According to the comprehensive semi-annual report and Wind Information data, in the first half of the year, the Shanghai and Shenzhen Stock Exchange issued 1,934 corporate bonds, with a scale of 1.66 trillion yuan, a year-on-year increase of nearly 4%. The number and scale of issuance showed steady growth as a whole.

In fact, since 2016, the Shanghai and Shenzhen Stock Exchanges have been actively carrying out pilot projects of innovative and entrepreneurial corporate bonds, raising funds through the issuance of scientific and technological innovation bonds, and supporting listed and non-listed companies in accelerating the pace of technological innovation.

  According to Gong Manlin, an analyst at Jinniu Finance Network, the sci-tech innovation bond is a further deepening and upgrading of the connotation of the double innovation bond.

The raised funds will be used exclusively for technological innovation enterprises that meet the key national support industries, which can give full play to the role of the capital market in optimizing resource allocation and promote their active exploration of financing models for strategic emerging industries.
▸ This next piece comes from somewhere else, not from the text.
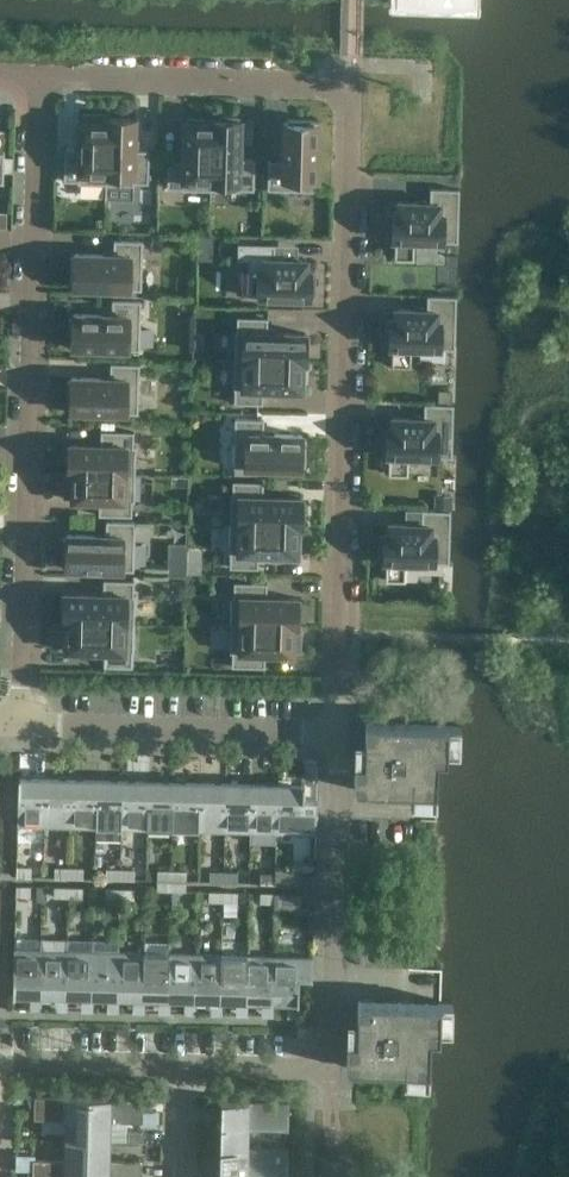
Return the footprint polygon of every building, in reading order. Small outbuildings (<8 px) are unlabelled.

  Chen Li, chief economist of Chuancai Securities, said that the capital market must serve scientific and technological innovation enterprises. On the one hand, it must solve the financing difficulties and financing problems of scientific and technological enterprises, and provide necessary support for scientific and technological enterprises from a policy perspective; on the other hand, , Science and technology innovation companies are often characterized by high growth, which can guide the market to give them a higher valuation within a reasonable range, which is conducive to private placement, issuance of convertible bonds or equity pledges, and helps companies grow bigger and stronger.